On Sunday, Ms. Bhutto called the announcement a “positive” but insufficient step. She assumed a slightly tougher tone on Monday, suggesting that her negotiations with General Musharraf had come to an end.

“We cannot work with anyone who has suspended the Constitution, imposed emergency rule and oppressed the judiciary,” she said in Lahore.

Raza Zafarul Haz, the chairman of one of the country’s biggest parties, the Pakistan Muslim League of former Prime Minister Nawaz Sharif, said that for free and fair elections to go ahead, emergency rule would have to be lifted and judges who were fired after the imposition of the rule would need to be reinstated.

“Under the current circumstances it is very difficult to expect there will be fair elections in the country,” Mr. Haz said. His party will make its final decision within a week on whether to participate, he said.

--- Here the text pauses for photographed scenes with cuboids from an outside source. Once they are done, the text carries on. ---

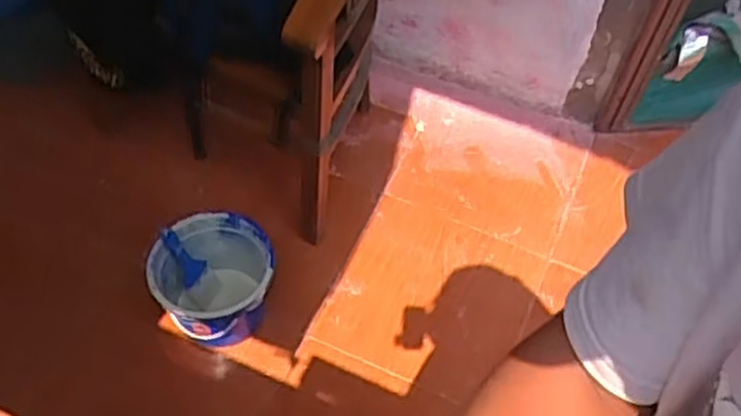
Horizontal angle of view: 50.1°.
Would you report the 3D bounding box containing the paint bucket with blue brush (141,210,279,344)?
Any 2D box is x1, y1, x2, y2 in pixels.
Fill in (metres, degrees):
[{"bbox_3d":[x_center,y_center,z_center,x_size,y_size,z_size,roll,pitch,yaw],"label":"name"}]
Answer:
[{"bbox_3d":[-0.307,0.158,1.586,0.233,0.229,0.233,2,54,-3],"label":"paint bucket with blue brush"}]

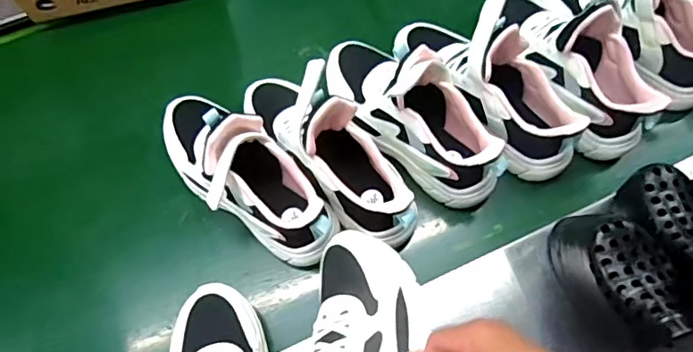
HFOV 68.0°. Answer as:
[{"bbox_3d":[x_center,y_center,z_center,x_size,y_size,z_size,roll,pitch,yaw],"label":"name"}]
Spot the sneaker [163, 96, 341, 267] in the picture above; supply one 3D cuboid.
[{"bbox_3d":[-0.127,-0.016,0.575,0.258,0.137,0.098,43,74,15],"label":"sneaker"}]

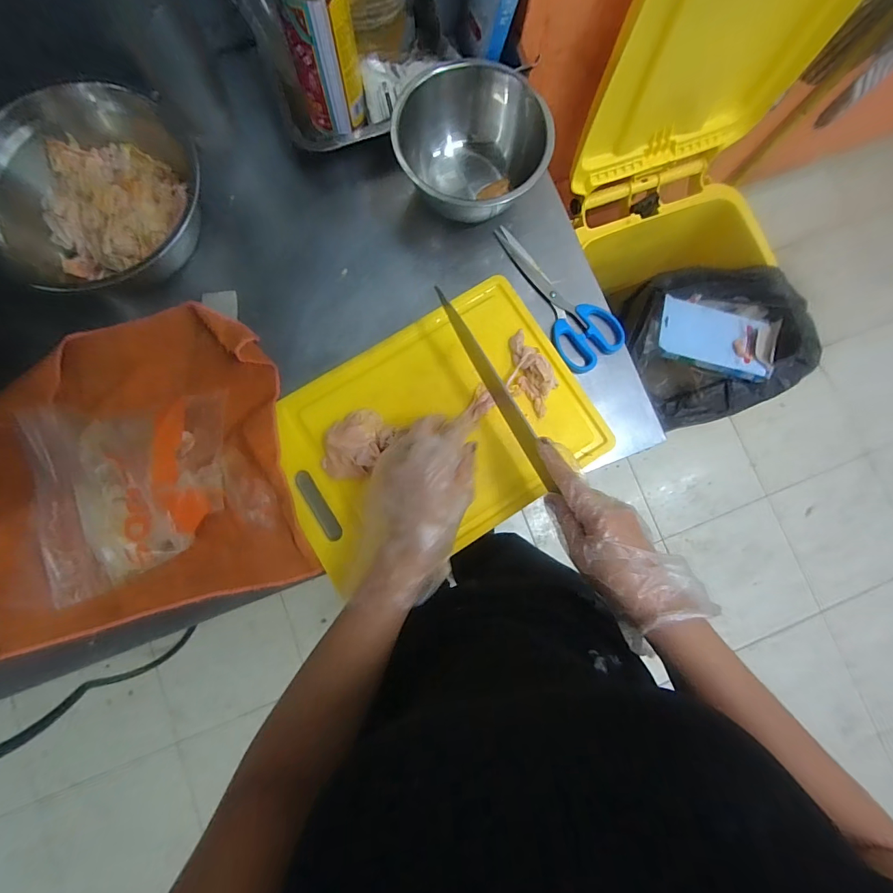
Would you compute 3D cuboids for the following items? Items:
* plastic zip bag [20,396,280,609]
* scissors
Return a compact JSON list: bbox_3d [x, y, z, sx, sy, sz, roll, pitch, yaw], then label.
[{"bbox_3d":[-0.294,0.043,0.383,0.212,0.093,0.195,-7,82,-4],"label":"plastic zip bag"},{"bbox_3d":[0.140,-0.188,0.478,0.081,0.010,0.196,-25,83,-6],"label":"scissors"}]

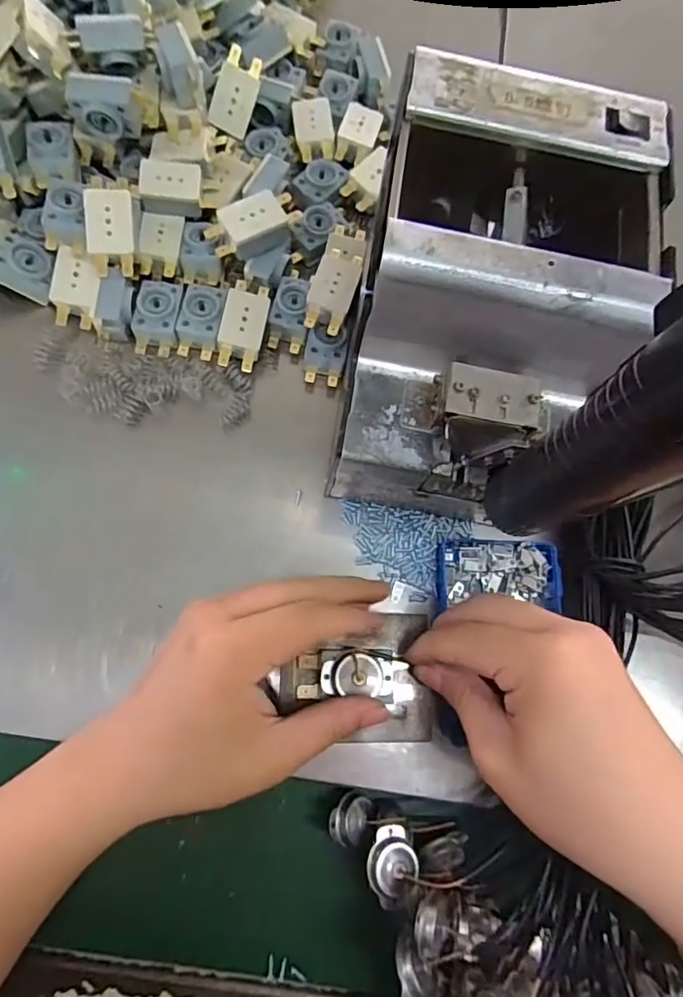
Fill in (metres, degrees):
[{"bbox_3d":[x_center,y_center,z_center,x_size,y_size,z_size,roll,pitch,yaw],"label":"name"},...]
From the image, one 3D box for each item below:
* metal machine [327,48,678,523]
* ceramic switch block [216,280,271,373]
[{"bbox_3d":[0.061,-0.092,0.272,0.133,0.143,0.192,12,82,-5],"label":"metal machine"},{"bbox_3d":[-0.062,-0.111,0.332,0.026,0.011,0.058,11,76,-3],"label":"ceramic switch block"}]

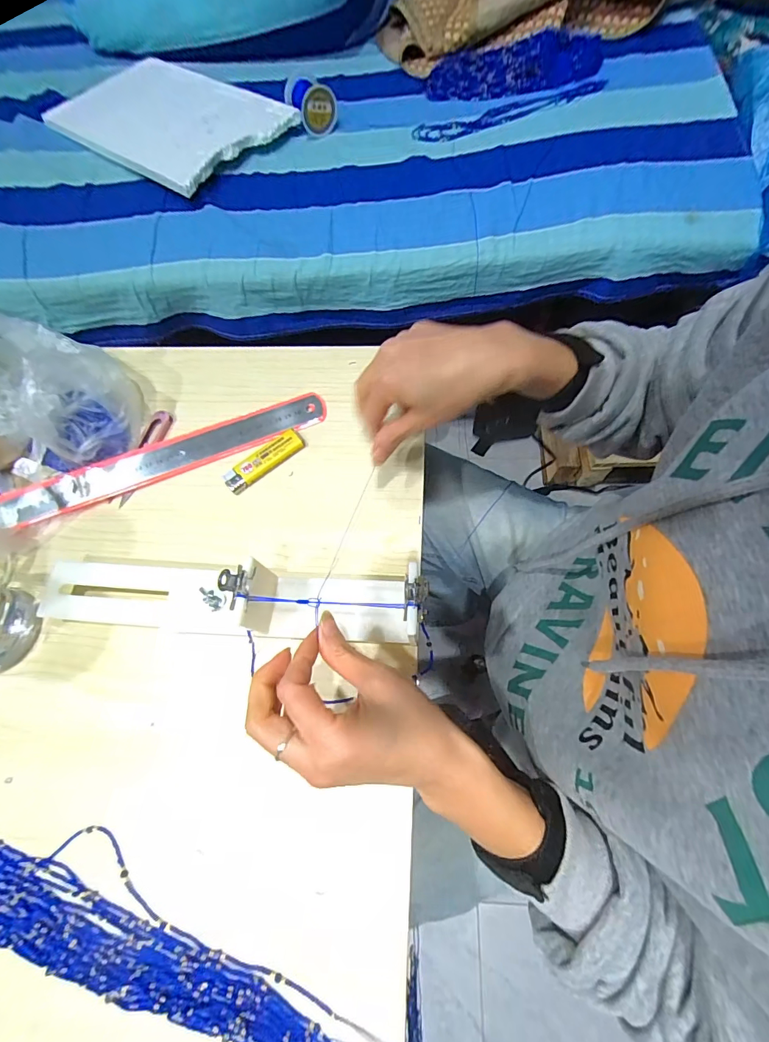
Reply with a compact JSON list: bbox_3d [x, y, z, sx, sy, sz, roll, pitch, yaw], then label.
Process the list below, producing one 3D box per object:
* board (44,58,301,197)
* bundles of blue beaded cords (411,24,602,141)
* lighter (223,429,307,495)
[{"bbox_3d":[-0.330,-0.619,0.630,0.366,0.016,0.222,37,74,16],"label":"board"},{"bbox_3d":[0.182,-0.646,0.619,0.295,0.035,0.174,-8,67,-1],"label":"bundles of blue beaded cords"},{"bbox_3d":[-0.114,-0.057,0.394,0.080,0.013,0.022,-36,70,-10],"label":"lighter"}]

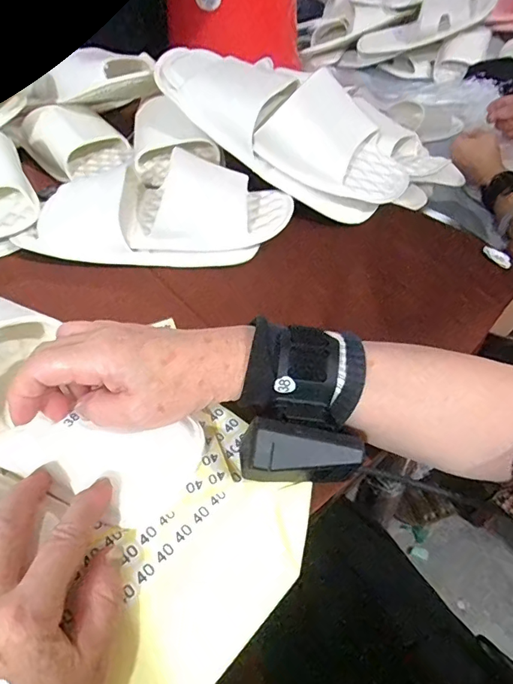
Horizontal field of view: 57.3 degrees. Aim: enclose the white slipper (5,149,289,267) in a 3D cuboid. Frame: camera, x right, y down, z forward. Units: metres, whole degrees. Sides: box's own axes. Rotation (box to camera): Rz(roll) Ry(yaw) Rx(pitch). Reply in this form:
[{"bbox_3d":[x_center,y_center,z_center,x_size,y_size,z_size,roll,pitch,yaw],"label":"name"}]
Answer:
[{"bbox_3d":[-0.092,-0.129,0.442,0.248,0.067,0.106,-2,46,0],"label":"white slipper"}]

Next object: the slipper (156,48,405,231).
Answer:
[{"bbox_3d":[0.030,-0.234,0.479,0.280,0.074,0.121,36,54,6],"label":"slipper"}]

Liaqat Baloch, the secretary general of Pakistan’s most popular Islamic party, Jamaat-e-Islami, said the party was considering withholding its candidates if the emergency was still in place in January.

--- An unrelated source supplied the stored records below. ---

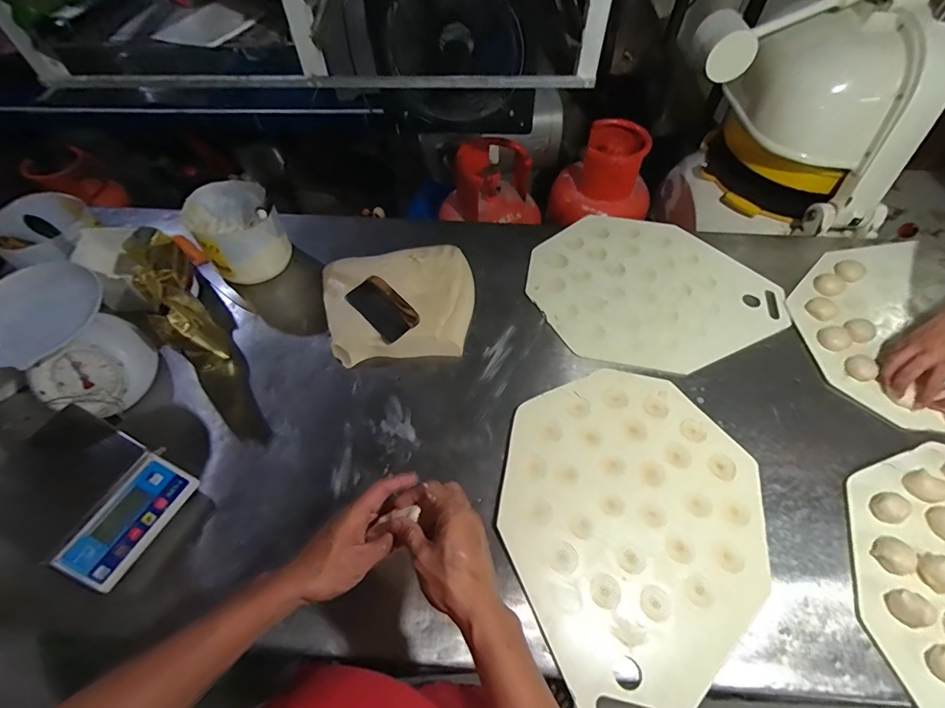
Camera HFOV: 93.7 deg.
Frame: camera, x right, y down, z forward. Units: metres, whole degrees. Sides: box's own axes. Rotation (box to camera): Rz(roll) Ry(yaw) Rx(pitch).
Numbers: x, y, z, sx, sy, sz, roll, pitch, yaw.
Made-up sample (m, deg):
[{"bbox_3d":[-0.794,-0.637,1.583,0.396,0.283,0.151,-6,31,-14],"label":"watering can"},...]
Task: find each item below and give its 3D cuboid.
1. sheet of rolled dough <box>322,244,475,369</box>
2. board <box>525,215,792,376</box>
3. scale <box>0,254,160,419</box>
[{"bbox_3d":[-0.143,-0.106,0.878,0.285,0.062,0.252,-10,60,-5],"label":"sheet of rolled dough"},{"bbox_3d":[0.362,-0.150,0.927,0.453,0.012,0.425,-25,62,-13],"label":"board"},{"bbox_3d":[-0.687,-0.022,0.760,0.208,0.163,0.192,25,61,16],"label":"scale"}]

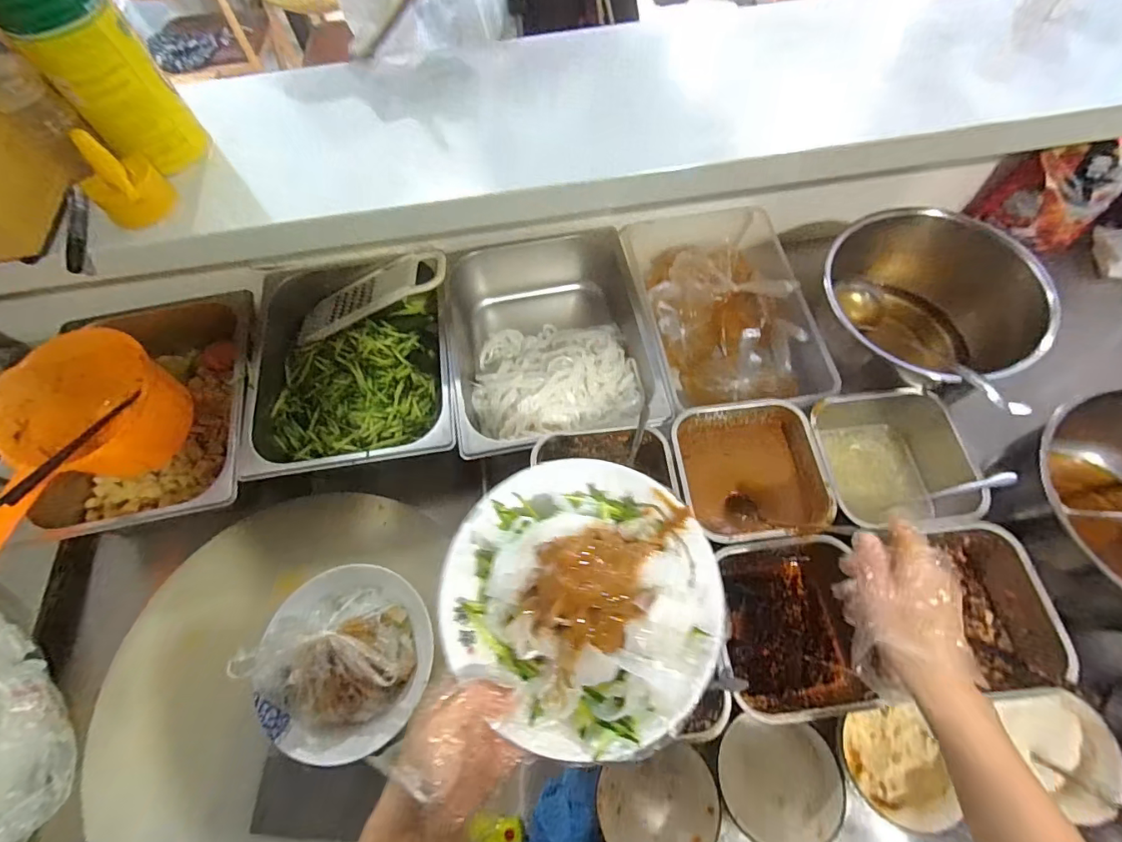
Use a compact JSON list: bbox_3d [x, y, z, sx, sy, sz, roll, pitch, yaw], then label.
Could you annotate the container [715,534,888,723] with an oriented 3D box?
[{"bbox_3d":[0.240,0.211,0.518,0.150,0.093,0.167,-3,63,2],"label":"container"}]

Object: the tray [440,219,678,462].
[{"bbox_3d":[-0.015,-0.099,0.704,0.264,0.108,0.322,-9,63,-2],"label":"tray"}]

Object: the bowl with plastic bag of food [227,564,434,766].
[{"bbox_3d":[-0.228,0.251,0.530,0.171,0.086,0.178,-1,63,2],"label":"bowl with plastic bag of food"}]

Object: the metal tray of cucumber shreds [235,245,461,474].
[{"bbox_3d":[-0.279,-0.078,0.683,0.268,0.088,0.315,-8,63,-1],"label":"metal tray of cucumber shreds"}]

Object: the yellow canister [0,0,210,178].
[{"bbox_3d":[-0.484,-0.374,0.515,0.099,0.193,0.116,-38,68,-15],"label":"yellow canister"}]

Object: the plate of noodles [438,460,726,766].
[{"bbox_3d":[0.014,0.110,0.333,0.191,0.061,0.174,-1,63,2],"label":"plate of noodles"}]

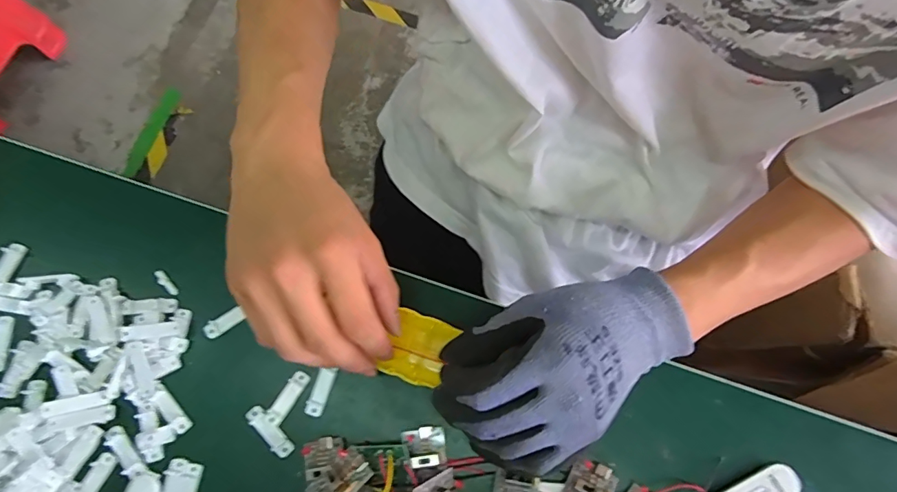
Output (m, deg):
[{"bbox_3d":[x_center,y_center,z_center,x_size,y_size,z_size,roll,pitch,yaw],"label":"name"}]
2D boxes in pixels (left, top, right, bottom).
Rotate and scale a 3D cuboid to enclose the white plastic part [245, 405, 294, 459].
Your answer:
[{"bbox_3d":[-0.114,0.117,0.302,0.038,0.007,0.011,44,78,12],"label":"white plastic part"}]

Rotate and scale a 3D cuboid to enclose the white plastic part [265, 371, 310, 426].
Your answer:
[{"bbox_3d":[-0.105,0.098,0.308,0.012,0.005,0.036,31,76,9],"label":"white plastic part"}]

Despite Ms. Bhutto’s tougher comments on Monday, analysts said they believed she had not completely moved away from her original plan, devised with the backing of the Bush administration, to seek a power-sharing deal with General Musharraf.

As the leader of the Pakistan Peoples Party, which has usually commanded about a third of the popular vote, Ms. Bhutto is trying to steer a path between a desire to return to power and not to appear to be too close to the widely unpopular president.

Ms. Bhutto was prime minister of Pakistan twice and was twice dismissed before she was able to complete her terms.

She spent part of Monday at the house of a lawmaker from her party in Lahore, meeting party aides. Separately, foreign ministers from the Commonwealth of Britain and its former colonies said Pakistan would be suspended from the organization unless the state of emergency was repealed and General Musharraf stepped down as army chief by Nov. 22, The Associated Press reported.